| Data records |
------------------------------------------------
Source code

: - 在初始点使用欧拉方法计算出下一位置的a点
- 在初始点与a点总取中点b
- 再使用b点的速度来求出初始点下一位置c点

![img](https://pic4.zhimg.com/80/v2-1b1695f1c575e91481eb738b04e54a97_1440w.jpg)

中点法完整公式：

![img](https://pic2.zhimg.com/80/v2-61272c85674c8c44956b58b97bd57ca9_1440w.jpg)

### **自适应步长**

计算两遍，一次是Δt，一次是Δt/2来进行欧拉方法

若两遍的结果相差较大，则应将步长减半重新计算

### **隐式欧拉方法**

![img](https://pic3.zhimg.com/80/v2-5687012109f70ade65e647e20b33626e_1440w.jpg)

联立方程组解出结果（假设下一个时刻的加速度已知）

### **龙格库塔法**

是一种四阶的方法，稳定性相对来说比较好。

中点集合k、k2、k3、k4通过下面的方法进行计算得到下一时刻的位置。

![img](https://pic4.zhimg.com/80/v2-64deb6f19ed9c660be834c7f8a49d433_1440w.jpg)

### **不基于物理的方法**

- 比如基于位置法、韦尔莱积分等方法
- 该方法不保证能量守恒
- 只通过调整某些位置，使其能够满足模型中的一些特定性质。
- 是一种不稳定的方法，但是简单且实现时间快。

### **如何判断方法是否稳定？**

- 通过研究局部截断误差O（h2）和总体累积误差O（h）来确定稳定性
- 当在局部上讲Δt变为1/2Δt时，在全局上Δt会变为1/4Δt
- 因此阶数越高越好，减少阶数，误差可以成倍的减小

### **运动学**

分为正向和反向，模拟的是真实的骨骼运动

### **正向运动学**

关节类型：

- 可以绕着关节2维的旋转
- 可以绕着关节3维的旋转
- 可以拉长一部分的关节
------------------------------------------------
| EXERCISE |
Please copy the lines starting at the first one and ending at the line containing "### **隐式欧拉方法**", replacing "自适应步长" with "自适应时间步长" and leaving everything else the same.

| RESPONSE BELOW |
Source code

: - 在初始点使用欧拉方法计算出下一位置的a点
- 在初始点与a点总取中点b
- 再使用b点的速度来求出初始点下一位置c点

![img](https://pic4.zhimg.com/80/v2-1b1695f1c575e91481eb738b04e54a97_1440w.jpg)

中点法完整公式：

![img](https://pic2.zhimg.com/80/v2-61272c85674c8c44956b58b97bd57ca9_1440w.jpg)

### **自适应时间步长**

计算两遍，一次是Δt，一次是Δt/2来进行欧拉方法

若两遍的结果相差较大，则应将步长减半重新计算

### **隐式欧拉方法**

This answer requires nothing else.